Of course, you'll need some addotional current buffering if you intend to drive G2's !


pmillett 11th June 2008 05:06 PM

I've used 12BY7 as an error amp in an adjustable bench supply that has up to 500-600V DC plate-to-cathode. No problems.

I picked the 12BY7 after looking at the physical structure - the distance between the plate and other elements is very large.

The design-center rating is 300V, so as Yves noted, it should be OK up to 600V...


Rod Coleman 11th June 2008 05:31 PM

How about the C3m?

Cold anode spec (Vao) is 550V, and although the dc operating Va max is 300V, I am confident you would get away with:

B+=550V; Vg2=220V by divider, Rk=5,1K, Ra=100K; Ia would be 2mA and S would be around 3mA/V for a gain of ~300. It should be able to swing nearly 400V, and a small liberty with the Supply voltage should take it above that.

Your anode dissipation will be below 1W in a 4W valve, so getting quite near the Va0 value is much less likely to burn up the part too soon. And it's a 10000 hour rated SQ item in the first place!

Tubes4e4 12th June 2008 08:34 AM

When doing my tube characteristics plots/traces, I often run even tiny triodes or pentodes quasi-statically (for some minutes) at anode voltages of up to, say, 550-600V. This should not be an inivitation to exceed manufacturer specs regularly and thoughtlessly, though.

Besides (external and internal) isolation considerations, in my opinion one general but major issue with tubes running on massively exceeded (statical) anode voltages is the danger of cathode material spalling during heat-up time with the anode voltage already being present. So, first let the heater come up to regular operation temperature, then raise the anode voltage to the desired value slowly, but not abruptly.


Tom Schlangen

Rod Coleman 12th June 2008 10:16 AM


So, first let the heater come up to regular operation temperature, then raise the anode voltage to the desired value slowly, but not abruptly.
Tom, sounds like you're recommending some TV Boost diodes (damper diodes with nice slow warm-up) for mains rectification duty, a very good idea!


bedeutet dieses Wort - "verderbend, (spoiling)"?

Tweeker 12th June 2008 10:28 AM

Wikipedia-Spall are flakes of a material that are broken off a larger solid body and can be produced by a variety of mechanisms, including as a result of projectile impact, corrosion, weathering, cavitation, or excessive rolling pressure (as in a ball bearing).
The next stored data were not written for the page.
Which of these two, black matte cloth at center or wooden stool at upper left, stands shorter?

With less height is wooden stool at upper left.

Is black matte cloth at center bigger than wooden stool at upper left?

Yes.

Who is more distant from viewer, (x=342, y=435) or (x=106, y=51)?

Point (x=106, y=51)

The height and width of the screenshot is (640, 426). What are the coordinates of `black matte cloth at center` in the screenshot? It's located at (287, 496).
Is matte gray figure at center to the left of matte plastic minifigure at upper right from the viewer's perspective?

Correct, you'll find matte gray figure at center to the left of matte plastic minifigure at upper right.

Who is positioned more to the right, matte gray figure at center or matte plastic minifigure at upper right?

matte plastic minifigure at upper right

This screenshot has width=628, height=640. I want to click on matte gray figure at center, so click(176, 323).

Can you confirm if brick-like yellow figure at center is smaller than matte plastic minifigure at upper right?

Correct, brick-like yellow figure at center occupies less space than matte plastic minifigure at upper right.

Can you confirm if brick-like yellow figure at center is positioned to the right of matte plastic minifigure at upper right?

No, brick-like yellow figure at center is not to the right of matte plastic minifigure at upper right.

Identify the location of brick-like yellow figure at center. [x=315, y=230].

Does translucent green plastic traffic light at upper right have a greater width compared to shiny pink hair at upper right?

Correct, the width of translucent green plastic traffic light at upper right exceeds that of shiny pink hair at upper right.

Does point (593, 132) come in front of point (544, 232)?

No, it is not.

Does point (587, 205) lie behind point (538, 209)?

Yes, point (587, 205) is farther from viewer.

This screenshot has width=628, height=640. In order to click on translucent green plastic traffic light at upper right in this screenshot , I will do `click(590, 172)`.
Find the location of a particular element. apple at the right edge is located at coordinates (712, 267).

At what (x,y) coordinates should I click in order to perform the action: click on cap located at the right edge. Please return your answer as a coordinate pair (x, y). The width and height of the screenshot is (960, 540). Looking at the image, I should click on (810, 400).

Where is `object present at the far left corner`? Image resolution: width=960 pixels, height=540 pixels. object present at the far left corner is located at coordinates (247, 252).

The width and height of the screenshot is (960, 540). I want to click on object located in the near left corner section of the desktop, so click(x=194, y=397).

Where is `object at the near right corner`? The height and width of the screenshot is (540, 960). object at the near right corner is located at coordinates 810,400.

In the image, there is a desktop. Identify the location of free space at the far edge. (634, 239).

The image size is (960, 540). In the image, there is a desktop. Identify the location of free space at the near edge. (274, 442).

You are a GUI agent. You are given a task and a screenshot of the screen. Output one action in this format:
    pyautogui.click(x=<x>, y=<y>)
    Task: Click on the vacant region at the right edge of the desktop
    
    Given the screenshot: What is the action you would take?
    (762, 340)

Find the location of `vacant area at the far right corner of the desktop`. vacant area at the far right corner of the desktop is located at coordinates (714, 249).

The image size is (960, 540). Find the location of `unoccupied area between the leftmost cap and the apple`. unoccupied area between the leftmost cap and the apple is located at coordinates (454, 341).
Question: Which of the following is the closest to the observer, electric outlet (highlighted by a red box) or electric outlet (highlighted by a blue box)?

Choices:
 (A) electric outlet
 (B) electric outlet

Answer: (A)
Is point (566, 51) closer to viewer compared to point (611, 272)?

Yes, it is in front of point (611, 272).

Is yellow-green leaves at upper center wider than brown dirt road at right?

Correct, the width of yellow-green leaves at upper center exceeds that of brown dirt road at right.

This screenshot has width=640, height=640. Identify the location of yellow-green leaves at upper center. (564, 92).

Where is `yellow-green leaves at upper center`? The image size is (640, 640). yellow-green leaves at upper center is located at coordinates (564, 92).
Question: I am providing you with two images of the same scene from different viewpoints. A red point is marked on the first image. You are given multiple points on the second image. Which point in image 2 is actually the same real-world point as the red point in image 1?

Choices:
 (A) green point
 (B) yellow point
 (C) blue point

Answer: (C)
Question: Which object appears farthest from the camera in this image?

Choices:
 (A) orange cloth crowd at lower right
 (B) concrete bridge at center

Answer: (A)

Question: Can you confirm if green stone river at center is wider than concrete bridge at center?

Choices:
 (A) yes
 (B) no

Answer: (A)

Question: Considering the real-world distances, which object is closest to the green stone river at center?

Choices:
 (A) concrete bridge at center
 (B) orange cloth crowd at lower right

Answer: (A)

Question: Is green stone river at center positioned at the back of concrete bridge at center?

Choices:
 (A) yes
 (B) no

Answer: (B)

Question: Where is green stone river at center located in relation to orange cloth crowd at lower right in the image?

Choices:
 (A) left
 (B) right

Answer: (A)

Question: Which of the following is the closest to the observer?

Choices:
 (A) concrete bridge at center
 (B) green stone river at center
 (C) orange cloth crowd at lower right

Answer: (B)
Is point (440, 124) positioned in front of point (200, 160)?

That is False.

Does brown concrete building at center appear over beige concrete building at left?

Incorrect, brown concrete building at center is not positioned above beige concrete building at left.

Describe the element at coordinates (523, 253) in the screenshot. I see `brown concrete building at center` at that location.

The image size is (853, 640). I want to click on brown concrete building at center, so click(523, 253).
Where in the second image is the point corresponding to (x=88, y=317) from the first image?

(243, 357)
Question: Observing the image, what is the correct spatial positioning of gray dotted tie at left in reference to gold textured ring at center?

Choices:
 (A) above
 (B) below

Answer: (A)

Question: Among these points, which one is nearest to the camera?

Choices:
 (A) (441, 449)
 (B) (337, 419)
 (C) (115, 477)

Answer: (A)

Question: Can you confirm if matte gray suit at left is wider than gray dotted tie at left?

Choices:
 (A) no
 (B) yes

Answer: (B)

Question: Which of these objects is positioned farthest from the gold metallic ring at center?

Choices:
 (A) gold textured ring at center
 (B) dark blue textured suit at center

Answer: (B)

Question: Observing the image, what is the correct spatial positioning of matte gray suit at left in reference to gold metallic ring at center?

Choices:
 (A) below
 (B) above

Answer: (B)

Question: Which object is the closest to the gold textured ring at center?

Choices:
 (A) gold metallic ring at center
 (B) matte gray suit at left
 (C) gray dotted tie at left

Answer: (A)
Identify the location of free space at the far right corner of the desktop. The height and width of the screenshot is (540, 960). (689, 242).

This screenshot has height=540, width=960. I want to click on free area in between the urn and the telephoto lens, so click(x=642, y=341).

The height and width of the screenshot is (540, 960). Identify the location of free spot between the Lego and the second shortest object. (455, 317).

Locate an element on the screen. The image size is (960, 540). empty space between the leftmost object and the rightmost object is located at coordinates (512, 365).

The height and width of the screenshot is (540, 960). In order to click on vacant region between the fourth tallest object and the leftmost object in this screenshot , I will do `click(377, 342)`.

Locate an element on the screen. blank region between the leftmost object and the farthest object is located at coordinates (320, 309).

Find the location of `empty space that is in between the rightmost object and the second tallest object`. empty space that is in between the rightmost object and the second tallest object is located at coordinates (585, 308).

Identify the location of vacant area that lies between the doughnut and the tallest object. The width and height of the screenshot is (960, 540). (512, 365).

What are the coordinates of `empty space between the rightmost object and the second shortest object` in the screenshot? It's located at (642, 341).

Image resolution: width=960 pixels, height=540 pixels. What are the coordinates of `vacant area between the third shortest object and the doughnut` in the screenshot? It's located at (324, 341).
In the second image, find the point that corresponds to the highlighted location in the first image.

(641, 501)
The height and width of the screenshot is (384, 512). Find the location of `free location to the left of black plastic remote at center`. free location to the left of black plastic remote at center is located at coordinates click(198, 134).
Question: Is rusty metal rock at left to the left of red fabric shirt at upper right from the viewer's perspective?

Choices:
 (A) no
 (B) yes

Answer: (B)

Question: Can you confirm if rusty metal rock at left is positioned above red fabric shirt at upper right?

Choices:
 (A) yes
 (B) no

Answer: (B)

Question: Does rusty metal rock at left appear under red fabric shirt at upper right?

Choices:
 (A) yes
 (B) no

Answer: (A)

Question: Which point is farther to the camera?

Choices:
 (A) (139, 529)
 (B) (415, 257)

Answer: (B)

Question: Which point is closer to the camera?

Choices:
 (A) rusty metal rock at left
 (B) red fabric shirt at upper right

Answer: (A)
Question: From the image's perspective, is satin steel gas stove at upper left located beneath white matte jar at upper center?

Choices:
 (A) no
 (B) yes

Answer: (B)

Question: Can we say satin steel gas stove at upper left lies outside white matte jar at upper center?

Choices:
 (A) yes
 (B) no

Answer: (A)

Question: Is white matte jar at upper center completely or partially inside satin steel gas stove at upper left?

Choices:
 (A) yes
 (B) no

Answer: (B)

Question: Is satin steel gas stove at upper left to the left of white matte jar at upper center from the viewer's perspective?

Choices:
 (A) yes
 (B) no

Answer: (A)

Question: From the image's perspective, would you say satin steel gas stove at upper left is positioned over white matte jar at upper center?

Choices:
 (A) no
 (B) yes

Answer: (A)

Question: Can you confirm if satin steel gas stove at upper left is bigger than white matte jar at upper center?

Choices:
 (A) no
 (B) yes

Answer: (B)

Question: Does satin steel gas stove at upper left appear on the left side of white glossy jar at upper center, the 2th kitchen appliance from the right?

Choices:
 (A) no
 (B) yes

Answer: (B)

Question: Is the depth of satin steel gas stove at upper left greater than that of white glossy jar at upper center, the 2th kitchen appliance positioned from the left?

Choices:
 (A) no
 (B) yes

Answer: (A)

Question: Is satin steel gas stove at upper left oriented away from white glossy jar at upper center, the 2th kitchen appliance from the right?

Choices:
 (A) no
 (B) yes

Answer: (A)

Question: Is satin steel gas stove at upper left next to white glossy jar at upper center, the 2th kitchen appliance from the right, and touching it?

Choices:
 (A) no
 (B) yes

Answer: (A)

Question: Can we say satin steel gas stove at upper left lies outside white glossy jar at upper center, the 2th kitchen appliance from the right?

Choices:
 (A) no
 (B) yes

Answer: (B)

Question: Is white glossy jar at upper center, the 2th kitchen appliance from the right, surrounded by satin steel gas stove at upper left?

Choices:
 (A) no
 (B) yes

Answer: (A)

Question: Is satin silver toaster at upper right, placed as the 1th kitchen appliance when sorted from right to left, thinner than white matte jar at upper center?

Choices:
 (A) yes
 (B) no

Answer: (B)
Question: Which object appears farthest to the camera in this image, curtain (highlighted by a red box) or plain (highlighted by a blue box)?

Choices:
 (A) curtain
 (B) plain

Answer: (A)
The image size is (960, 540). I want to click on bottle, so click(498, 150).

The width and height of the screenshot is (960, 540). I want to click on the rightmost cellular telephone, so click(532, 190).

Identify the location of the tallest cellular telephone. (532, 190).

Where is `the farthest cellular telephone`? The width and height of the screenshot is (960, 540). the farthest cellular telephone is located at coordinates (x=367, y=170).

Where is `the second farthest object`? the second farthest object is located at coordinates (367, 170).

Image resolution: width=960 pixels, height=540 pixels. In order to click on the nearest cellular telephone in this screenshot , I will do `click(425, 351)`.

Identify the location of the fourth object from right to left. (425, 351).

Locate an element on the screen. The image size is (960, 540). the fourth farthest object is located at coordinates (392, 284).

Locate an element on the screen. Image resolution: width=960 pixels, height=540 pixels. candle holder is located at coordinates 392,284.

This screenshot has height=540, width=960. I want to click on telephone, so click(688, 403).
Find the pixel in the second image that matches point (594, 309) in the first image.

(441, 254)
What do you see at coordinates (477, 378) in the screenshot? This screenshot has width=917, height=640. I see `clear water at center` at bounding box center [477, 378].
Spalling and spallation both describe the process of surface failure in which spall is shed.

Seen often with concrete.

oldeurope 12th June 2008 10:32 AM

Hi Gordon,
E(C)L80 :)

Tubes4e4 12th June 2008 03:59 PM

Rod, Tweeker,

well, translating technical terms by picking from several alternatives from a dictionary sometimes gives funny results :) but I think "spalling" is quite to the point - at least better suited than "blistering", I think.

The cathode paste surface can get micro-cracks under such conditions, with little "chips" or "spalls" literally being ripped off the surface by the high tension.

This high tension problem is a general one not only on heat-up but also continuous service with indirectly heated cathodes and even with dull emitters (coated and directly heated cathodes).

That is why bright emitters (uncoated directly heated pure tungsten cathodes) are preferred for high tension and high power duty, like with transmitting tubes running typically at anode voltages starting with, say 1kV and above.